▶ Instruction
Look below for the line containing "notebook: present [191,521,334,589]"; from there through the line containing "teapot: none [784,565,879,694]", both lines included, please set down each line exactly and nothing else.

▶ Records for processing
··········
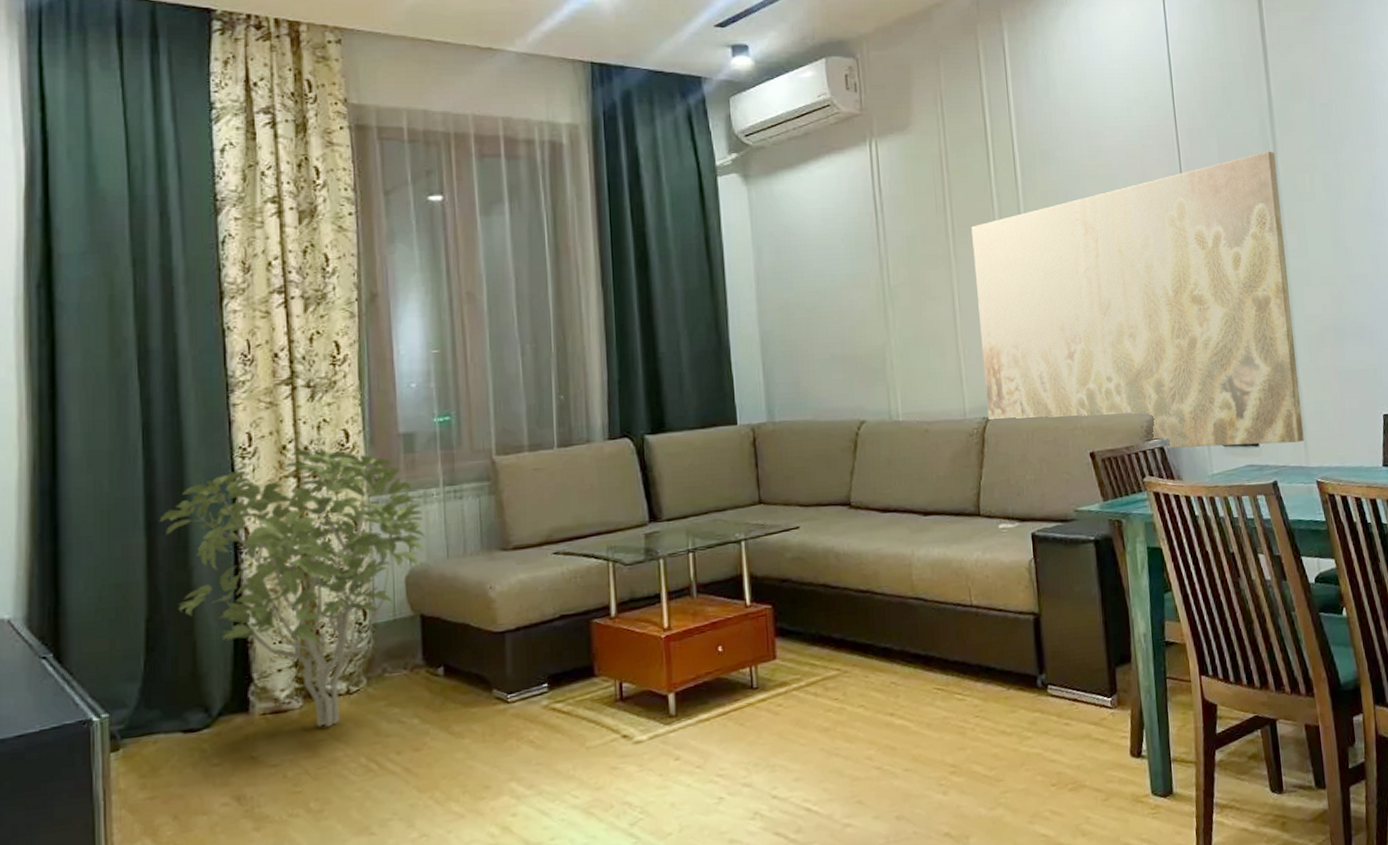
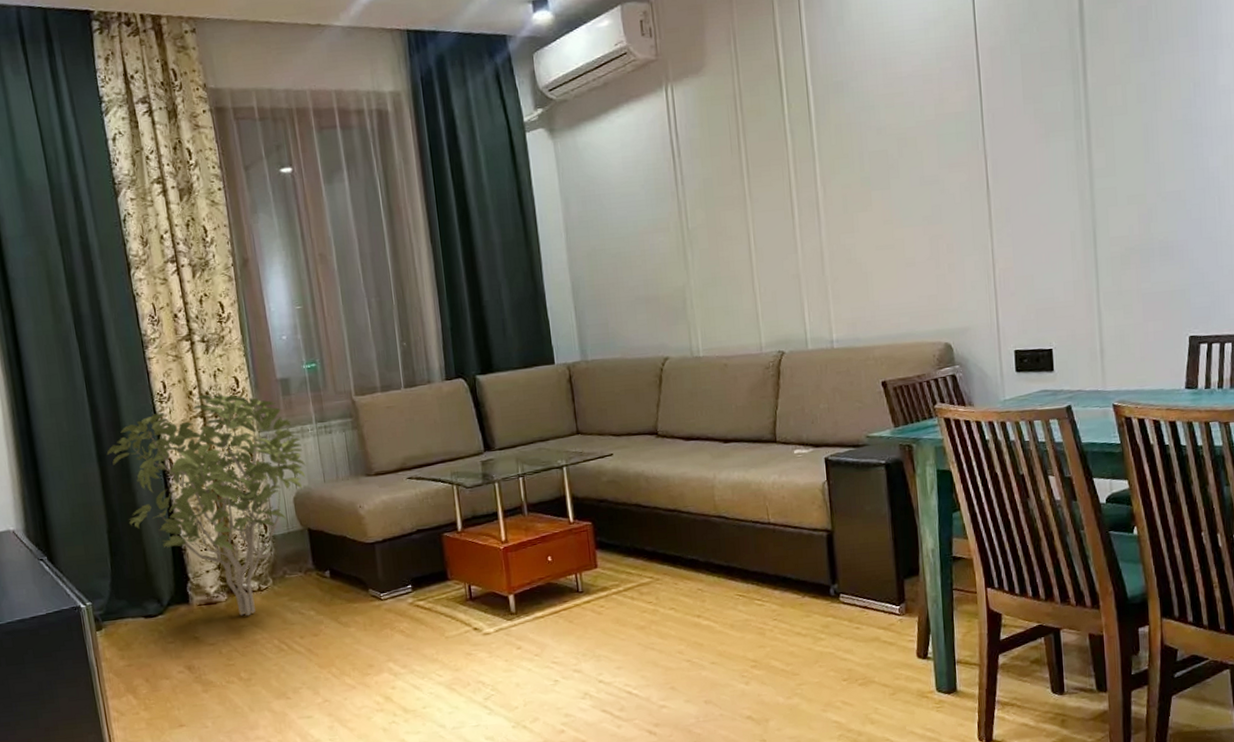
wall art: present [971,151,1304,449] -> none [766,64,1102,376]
··········
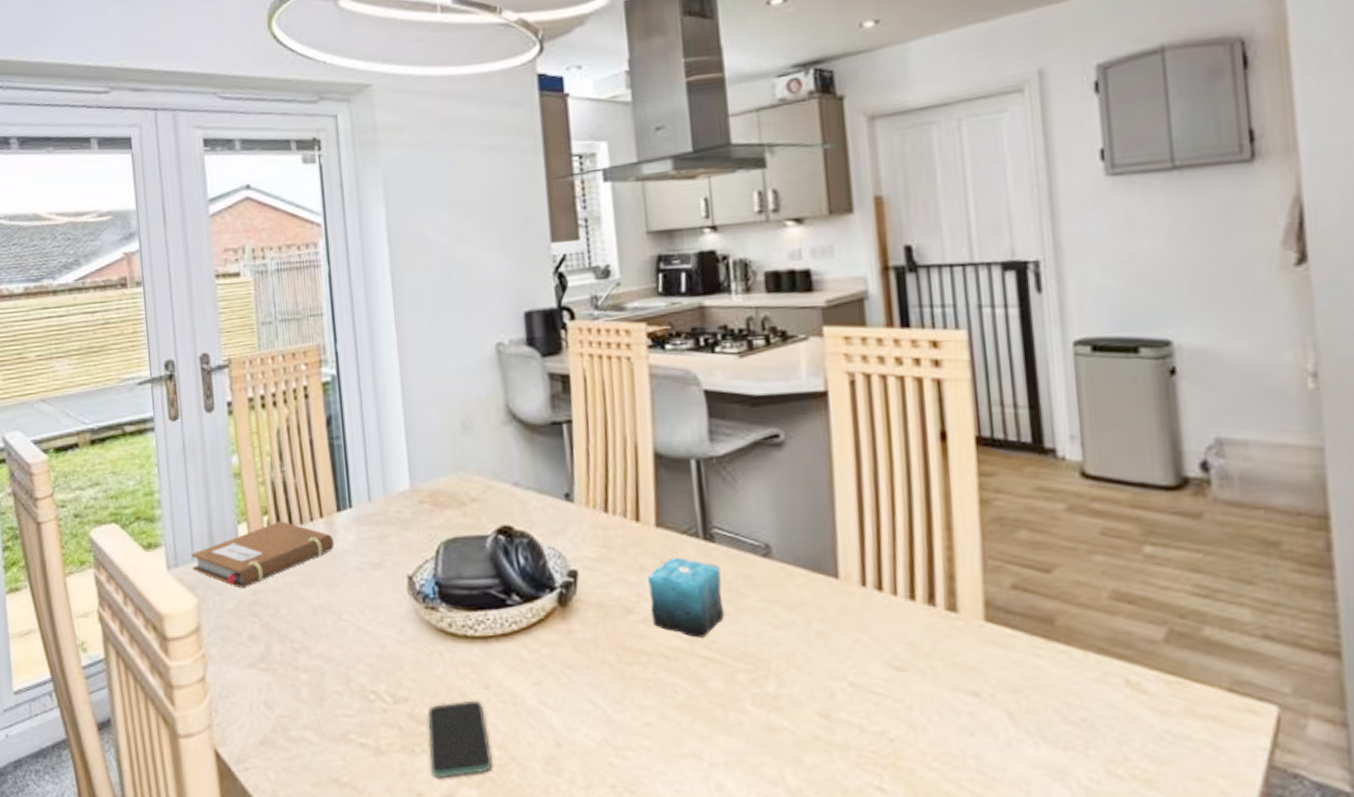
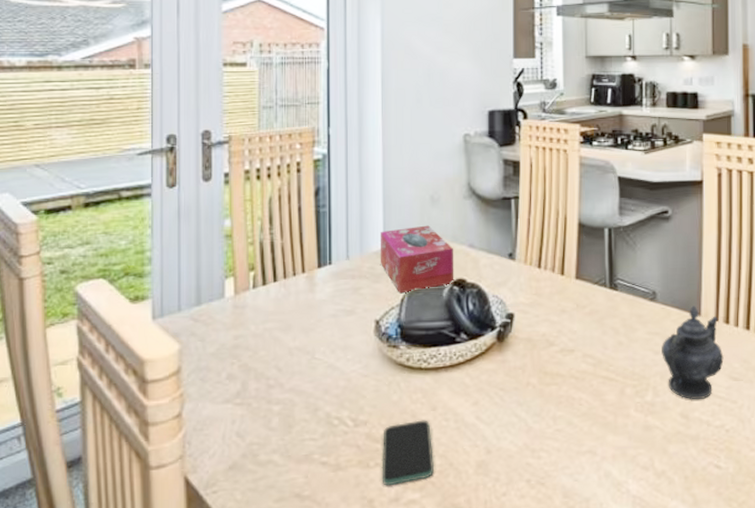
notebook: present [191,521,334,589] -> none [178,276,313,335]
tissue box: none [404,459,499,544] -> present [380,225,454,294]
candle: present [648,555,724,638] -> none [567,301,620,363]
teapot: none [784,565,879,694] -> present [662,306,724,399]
··········
▶ Solution
notebook: present [191,521,334,589] -> none [178,276,313,335]
tissue box: none [404,459,499,544] -> present [380,225,454,294]
candle: present [648,555,724,638] -> none [567,301,620,363]
teapot: none [784,565,879,694] -> present [662,306,724,399]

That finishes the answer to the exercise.